Adieu à la croissance, de Jean Gadrey

Collaborateur d’Alternatives économiques, l’économiste Jean Gadrey publie un essai intitulé Adieu à la croissance. Nous vous en proposons les bonnes feuilles issues de l’introduction du livre, qui présentent sa démarche.

Contestation de la croissance et voies de sortie

Depuis des décennies, et encore aujourd’hui, la croissance économique nous est présentée comme la solution de tous les grands problèmes du monde et de chacun. Le chômage ? On ne pourrait le réduire qu’avec plus de croissance. Les retraites d’ici à 2050 ? Tout s’arrangerait avec une croissance à perte de vue. La dette publique ? Même argument. La pauvreté, les inégalités excessives et la faim dans le monde ? On ne pourrait les combattre qu’avec la croissance. Et pour surmonter la crise écologique, un remède s’imposerait : la « croissance verte ». La croissance est devenue croyance, culte, baume miracle pour tout panser sans avoir à penser.

§

Imprimez tel quel le passage du texte sur Adieu à la croissance, depuis « Contestation de la » jusqu'à « avoir à penser. » inclus. Les enregistrements forment un matériau distinct du texte.

Enregistrements extraits:

§

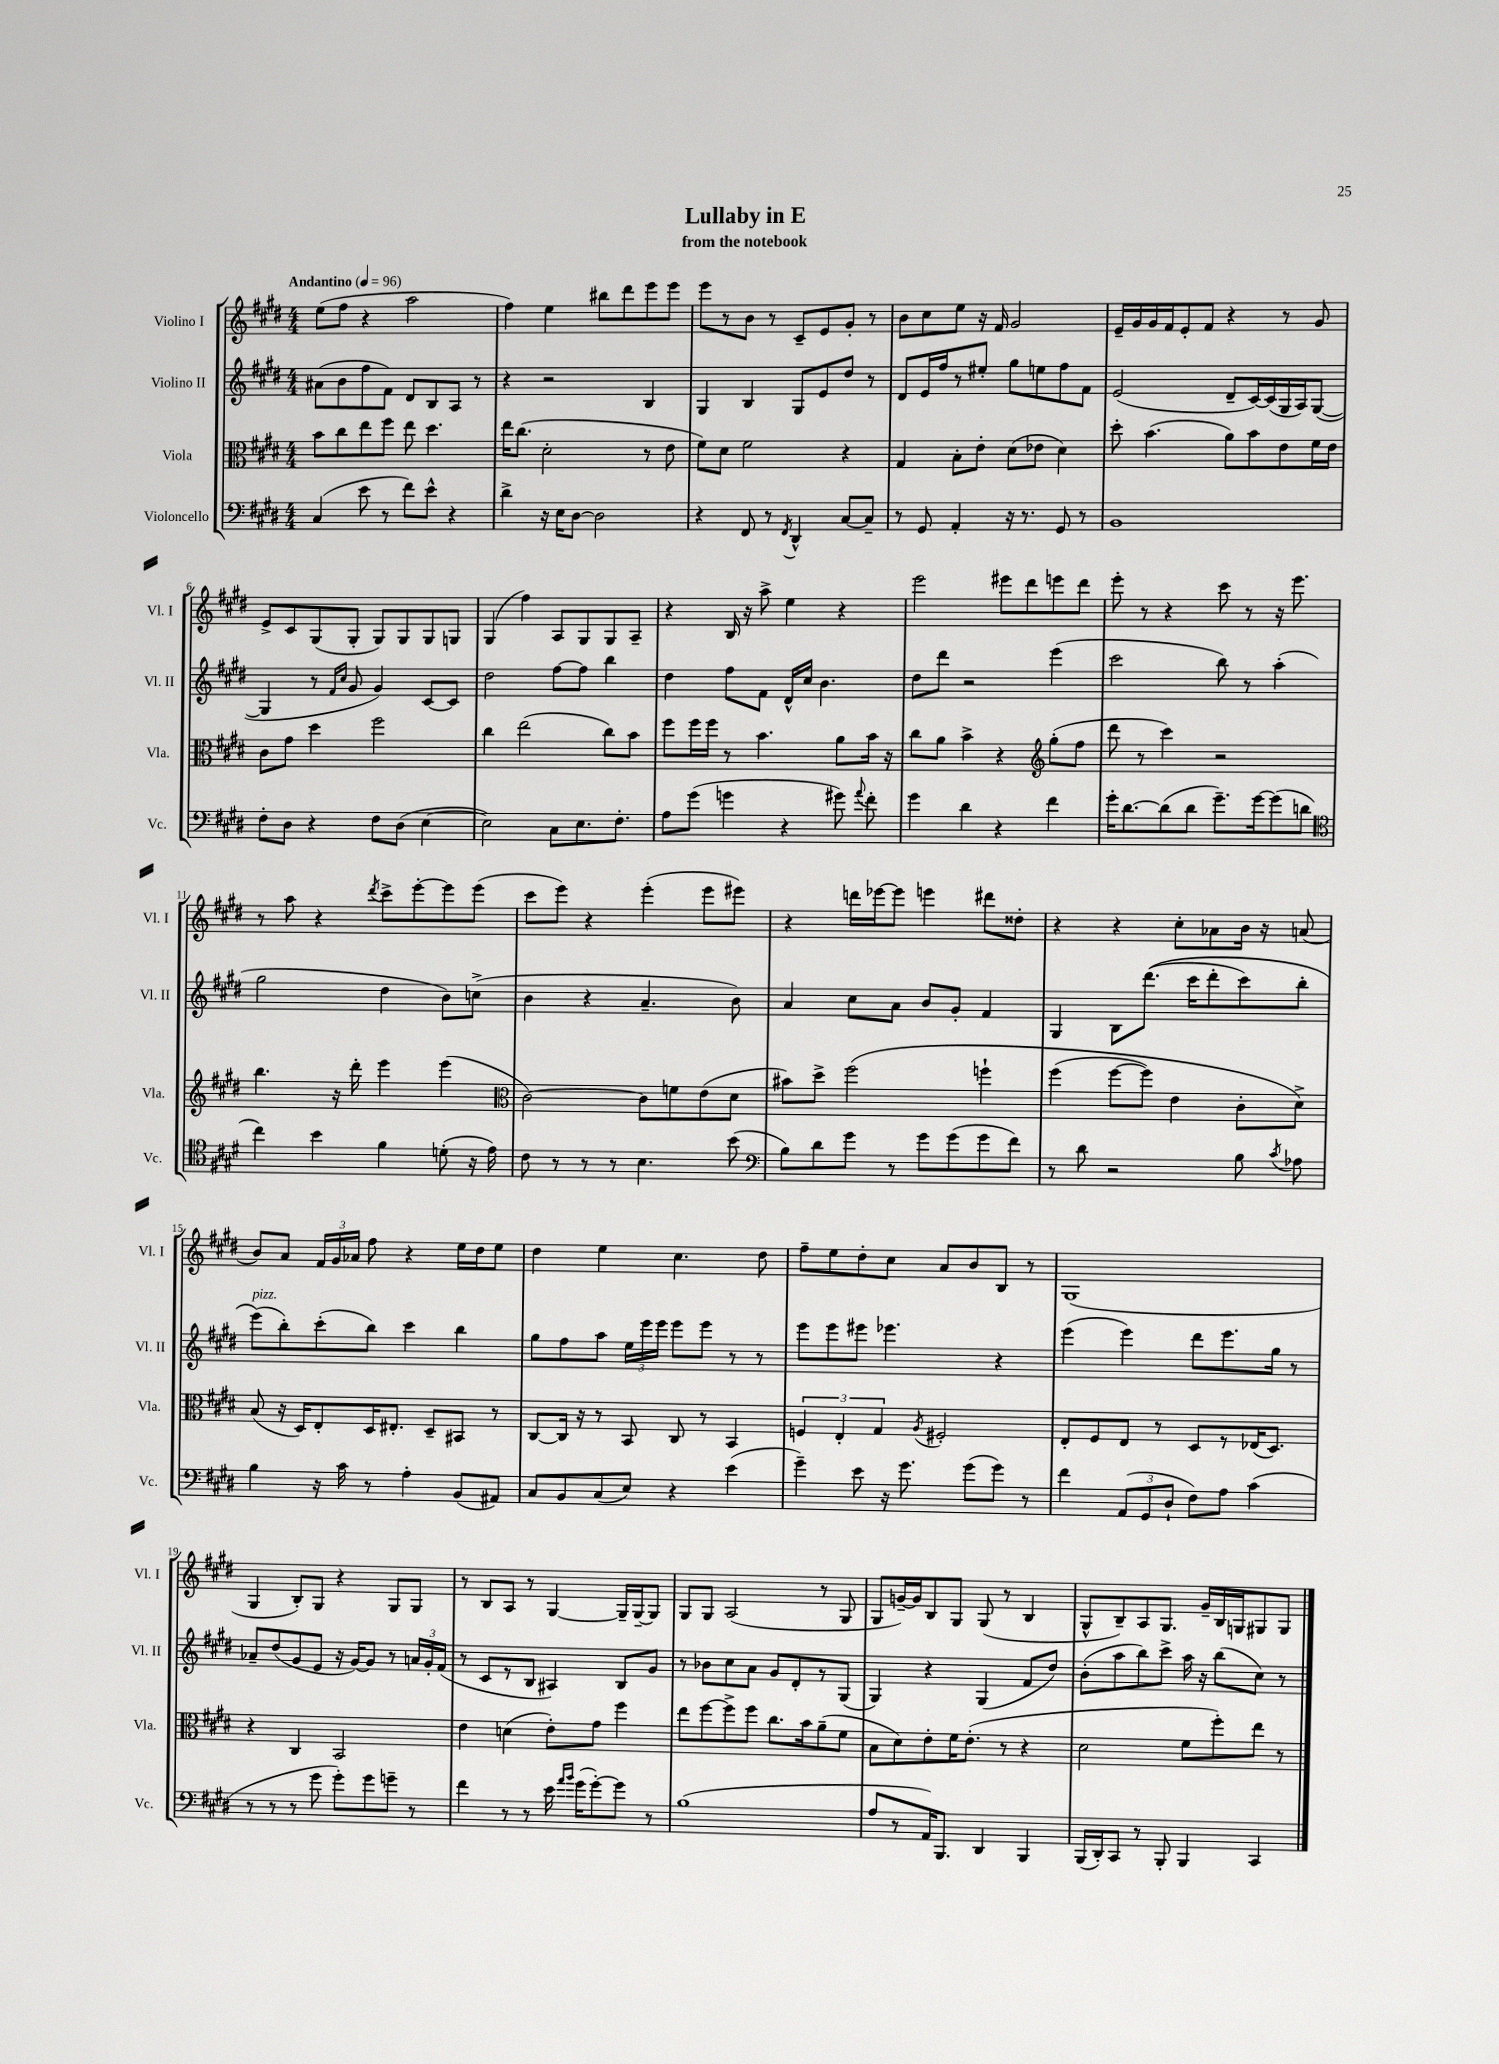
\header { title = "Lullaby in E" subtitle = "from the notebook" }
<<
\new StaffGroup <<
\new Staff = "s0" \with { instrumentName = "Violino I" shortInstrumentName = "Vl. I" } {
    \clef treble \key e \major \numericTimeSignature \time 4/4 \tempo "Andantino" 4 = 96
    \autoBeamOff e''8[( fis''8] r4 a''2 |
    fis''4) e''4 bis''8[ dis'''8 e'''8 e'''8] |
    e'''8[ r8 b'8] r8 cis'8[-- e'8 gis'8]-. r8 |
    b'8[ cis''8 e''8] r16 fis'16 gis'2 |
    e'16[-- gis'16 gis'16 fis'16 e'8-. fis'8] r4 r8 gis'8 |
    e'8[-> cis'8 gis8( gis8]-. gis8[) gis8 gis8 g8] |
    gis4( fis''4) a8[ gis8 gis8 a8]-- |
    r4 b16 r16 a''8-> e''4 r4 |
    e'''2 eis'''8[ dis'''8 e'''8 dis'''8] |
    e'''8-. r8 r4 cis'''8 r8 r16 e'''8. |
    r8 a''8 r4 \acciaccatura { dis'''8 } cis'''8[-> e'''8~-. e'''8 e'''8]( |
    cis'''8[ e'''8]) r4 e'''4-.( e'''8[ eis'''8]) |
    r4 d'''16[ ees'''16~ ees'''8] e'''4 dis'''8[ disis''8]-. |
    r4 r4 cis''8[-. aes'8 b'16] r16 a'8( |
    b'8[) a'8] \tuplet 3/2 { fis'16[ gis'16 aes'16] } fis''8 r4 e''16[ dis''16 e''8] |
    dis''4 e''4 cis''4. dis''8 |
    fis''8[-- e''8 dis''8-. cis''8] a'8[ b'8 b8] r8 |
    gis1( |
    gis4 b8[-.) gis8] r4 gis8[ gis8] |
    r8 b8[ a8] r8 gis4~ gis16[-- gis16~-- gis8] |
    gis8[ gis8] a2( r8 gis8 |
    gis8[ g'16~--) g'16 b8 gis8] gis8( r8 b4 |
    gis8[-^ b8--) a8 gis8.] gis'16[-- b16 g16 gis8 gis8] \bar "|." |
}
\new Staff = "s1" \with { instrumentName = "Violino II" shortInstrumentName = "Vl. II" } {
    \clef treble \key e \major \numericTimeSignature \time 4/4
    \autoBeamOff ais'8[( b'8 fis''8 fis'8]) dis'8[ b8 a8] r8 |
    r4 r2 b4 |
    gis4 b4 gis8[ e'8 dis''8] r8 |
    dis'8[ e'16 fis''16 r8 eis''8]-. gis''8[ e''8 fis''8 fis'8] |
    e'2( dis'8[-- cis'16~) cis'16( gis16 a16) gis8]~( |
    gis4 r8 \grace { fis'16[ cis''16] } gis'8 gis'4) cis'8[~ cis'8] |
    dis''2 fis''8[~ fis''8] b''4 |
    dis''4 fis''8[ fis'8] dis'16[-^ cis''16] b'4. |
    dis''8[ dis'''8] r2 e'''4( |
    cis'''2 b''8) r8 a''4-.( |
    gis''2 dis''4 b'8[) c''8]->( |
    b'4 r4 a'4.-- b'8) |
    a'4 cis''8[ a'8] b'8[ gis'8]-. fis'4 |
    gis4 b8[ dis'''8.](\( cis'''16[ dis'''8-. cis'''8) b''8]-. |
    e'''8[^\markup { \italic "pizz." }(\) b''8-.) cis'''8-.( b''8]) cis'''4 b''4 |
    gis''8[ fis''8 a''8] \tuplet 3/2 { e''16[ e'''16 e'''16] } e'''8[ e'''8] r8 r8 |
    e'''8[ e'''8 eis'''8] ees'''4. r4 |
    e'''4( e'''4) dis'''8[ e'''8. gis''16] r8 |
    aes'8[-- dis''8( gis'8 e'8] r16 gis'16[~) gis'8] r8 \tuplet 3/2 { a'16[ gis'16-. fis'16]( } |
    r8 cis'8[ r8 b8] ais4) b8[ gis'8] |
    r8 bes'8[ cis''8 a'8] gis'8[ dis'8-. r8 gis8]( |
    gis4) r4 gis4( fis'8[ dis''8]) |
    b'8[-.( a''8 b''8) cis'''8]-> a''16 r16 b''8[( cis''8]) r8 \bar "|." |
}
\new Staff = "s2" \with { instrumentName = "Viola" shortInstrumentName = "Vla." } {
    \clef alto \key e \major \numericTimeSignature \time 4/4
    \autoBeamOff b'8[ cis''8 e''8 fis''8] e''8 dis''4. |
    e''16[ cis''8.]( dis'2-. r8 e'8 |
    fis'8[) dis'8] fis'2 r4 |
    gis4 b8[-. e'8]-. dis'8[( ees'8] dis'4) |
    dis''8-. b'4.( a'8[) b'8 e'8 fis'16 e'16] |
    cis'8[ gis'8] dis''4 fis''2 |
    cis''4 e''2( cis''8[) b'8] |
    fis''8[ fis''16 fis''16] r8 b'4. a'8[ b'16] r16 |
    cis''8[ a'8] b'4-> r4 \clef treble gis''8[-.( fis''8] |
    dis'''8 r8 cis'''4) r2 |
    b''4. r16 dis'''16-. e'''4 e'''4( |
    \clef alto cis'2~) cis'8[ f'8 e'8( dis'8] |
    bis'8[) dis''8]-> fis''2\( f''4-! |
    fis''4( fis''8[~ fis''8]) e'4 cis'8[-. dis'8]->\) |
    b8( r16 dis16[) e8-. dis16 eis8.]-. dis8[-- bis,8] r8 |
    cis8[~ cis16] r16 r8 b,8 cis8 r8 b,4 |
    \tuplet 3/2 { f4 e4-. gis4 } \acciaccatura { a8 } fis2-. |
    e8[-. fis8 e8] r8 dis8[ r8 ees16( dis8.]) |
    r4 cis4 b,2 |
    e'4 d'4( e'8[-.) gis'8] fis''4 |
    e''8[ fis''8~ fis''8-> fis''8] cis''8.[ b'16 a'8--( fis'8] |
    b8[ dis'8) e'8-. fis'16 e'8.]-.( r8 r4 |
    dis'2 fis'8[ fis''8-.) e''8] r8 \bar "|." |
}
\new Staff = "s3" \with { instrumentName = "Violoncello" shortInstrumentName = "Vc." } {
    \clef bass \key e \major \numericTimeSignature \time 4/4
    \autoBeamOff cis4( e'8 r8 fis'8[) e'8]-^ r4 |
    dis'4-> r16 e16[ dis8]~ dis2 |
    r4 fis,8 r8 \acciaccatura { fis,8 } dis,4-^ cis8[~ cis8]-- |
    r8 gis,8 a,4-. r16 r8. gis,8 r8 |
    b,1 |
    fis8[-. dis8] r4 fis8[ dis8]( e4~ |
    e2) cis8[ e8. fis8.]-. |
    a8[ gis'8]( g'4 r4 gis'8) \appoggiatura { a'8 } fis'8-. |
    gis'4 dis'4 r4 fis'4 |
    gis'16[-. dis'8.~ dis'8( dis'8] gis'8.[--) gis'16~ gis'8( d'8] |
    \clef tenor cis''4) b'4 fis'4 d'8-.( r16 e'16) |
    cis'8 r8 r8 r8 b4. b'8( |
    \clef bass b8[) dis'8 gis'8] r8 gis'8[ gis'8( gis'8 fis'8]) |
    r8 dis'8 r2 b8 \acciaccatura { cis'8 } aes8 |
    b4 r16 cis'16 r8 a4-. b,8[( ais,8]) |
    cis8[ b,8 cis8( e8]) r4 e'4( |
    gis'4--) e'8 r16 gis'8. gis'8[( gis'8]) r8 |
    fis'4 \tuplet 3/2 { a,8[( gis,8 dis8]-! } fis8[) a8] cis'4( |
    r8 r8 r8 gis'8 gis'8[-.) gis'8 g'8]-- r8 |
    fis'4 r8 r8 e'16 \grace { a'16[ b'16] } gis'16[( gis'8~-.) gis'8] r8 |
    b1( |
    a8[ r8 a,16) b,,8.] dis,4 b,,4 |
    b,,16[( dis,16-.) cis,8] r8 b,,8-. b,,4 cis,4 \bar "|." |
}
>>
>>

§

Corrigé:
Contestation de la croissance et voies de sortie

Depuis des décennies, et encore aujourd’hui, la croissance économique nous est présentée comme la solution de tous les grands problèmes du monde et de chacun. Le chômage ? On ne pourrait le réduire qu’avec plus de croissance. Les retraites d’ici à 2050 ? Tout s’arrangerait avec une croissance à perte de vue. La dette publique ? Même argument. La pauvreté, les inégalités excessives et la faim dans le monde ? On ne pourrait les combattre qu’avec la croissance. Et pour surmonter la crise écologique, un remède s’imposerait : la « croissance verte ». La croissance est devenue croyance, culte, baume miracle pour tout panser sans avoir à penser.